Data preparation in Stata: Creation of dummy variables

Sabre manual


Johnson and Albert (1999) analysed data on the grading of the same essay by five experts. Essays were graded on a scale of 1 to 10 with 10 being excellent. In this exercise we use the subset of the data limited to the grades from graders 1 to 5 on 198 essays (essays.dta). The same data were used by Rabe-Hesketh and Skrondal (2005, exercise 5.4).




Johnson, V. E., and Albert, J. H., (1999), Ordinal Data Modelling, Springer, New York.


Rabe-Hesketh, S., and Skrondal, A., (2005), Multilevel and Longitudinal Modelling using Stata, Stata Press, Stata Corp, College Station, Texas.


Data description


Number of observations: (rows): 990
Number of variables (columns): 11




essay: essay identifier (1,2,...,198}
grader: grader identifier {1,2,3,4,5}
grade: essay grade {1,2,...,10}
rating: essay rate {1,2,...,10}, not used in this exercise
constant: 1 for all observations, not used in this exercise
wordlength: average word length
sqrtwords: square root of the number of words in the essay
commas: number of commas times 100 and divided by the number of words in the essay
errors: percentage of spelling errors in the essay
prepos:  percentage of prepositions in the essay
sentlength:  average length of sentences in the essay



The first few lines of the Stata data set essays.dta


The essays.dta dataset contains a variable grade which gives the grading of essays on a scale of 1 to 10 (the highest grade given is actually 8 in this data set). If we want to create a grouping variables/binary indicator/dummy variable for those essays that obtained a grade of 5 or over, as compared to those essays that got less than 5 we would use the command


pass=1, if grade (5-10), 0 if grade (1-4)

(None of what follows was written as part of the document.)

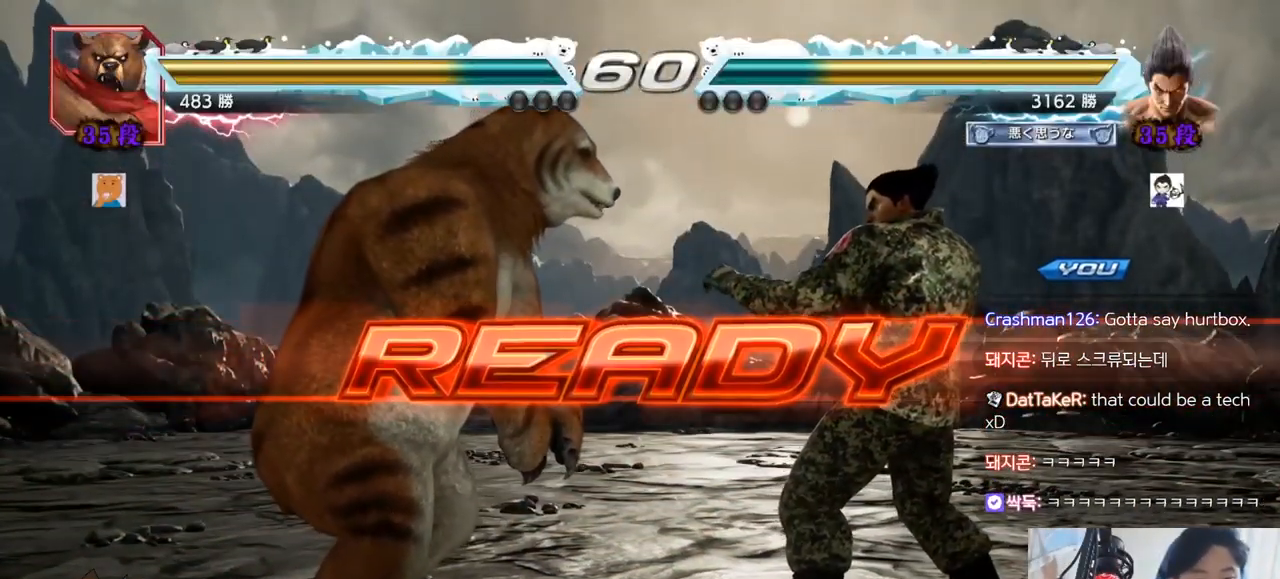
Gameplay with a controller (arcade stick); each line is a JSON object with the inputs held at the frame after it. "events" lists button and stick changes between this image and that frame as [ms after this image, input, new state], when the widget could be followed in between. Not read: L3 R3.
{"buttons": [], "left_stick": "center", "events": [[267, "TRIANGLE", "down"], [284, "SQUARE", "down"], [384, "SQUARE", "up"], [451, "TRIANGLE", "up"]]}
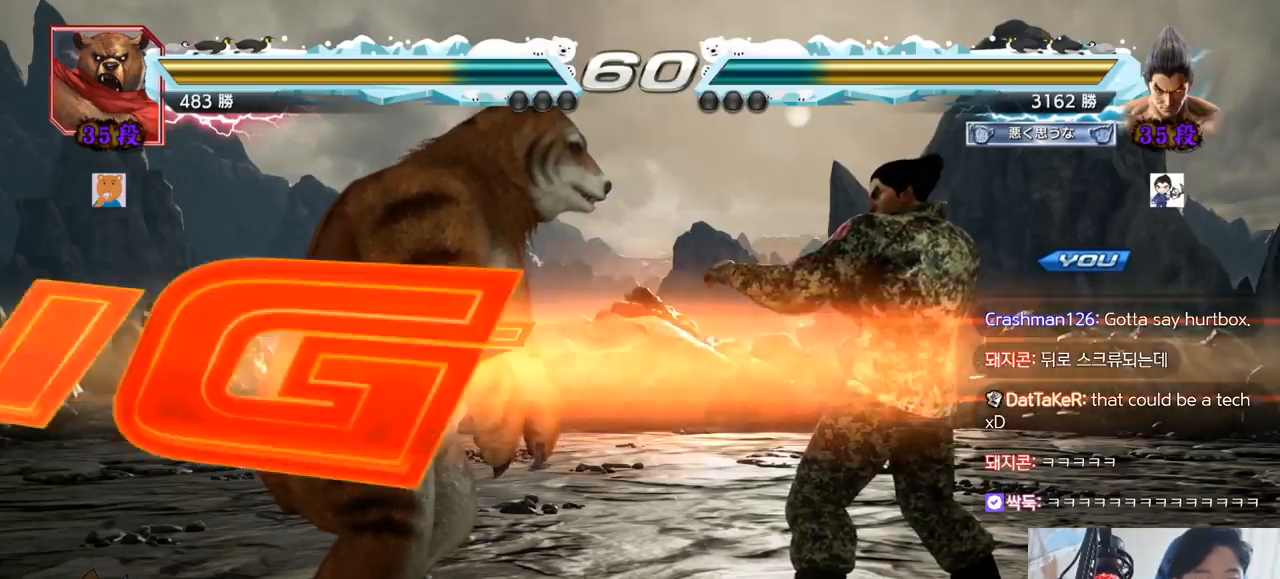
{"buttons": [], "left_stick": "center", "events": [[17, "SQUARE", "down"], [67, "TRIANGLE", "down"], [133, "SQUARE", "up"], [183, "left_stick", "down"], [217, "SQUARE", "down"], [217, "TRIANGLE", "up"], [300, "left_stick", "center"], [317, "TRIANGLE", "down"], [367, "SQUARE", "up"], [450, "TRIANGLE", "up"]]}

we can also do this by using the commands


gen pass = 0
replace pass = 1 if grade >= 5


The variable grader which identifies different examiners and takes the values 1,2,3,4,5. To create dummy variables for examiners 2-5, we can use


gen grader2 = 0
replace grader2 = 1 if grader == 2
gen grader3 = 0
replace grader3 = 1 if grader == 3
gen grader4 = 0
replace grader4 = 1 if grader == 4
gen grader5 = 0
replace grader5 = 1 if grader == 5
save essays2, replace



The first few lines of the new data, essays2.dta


This data set can now be read directly into Sabre, see for example, Exercise C3.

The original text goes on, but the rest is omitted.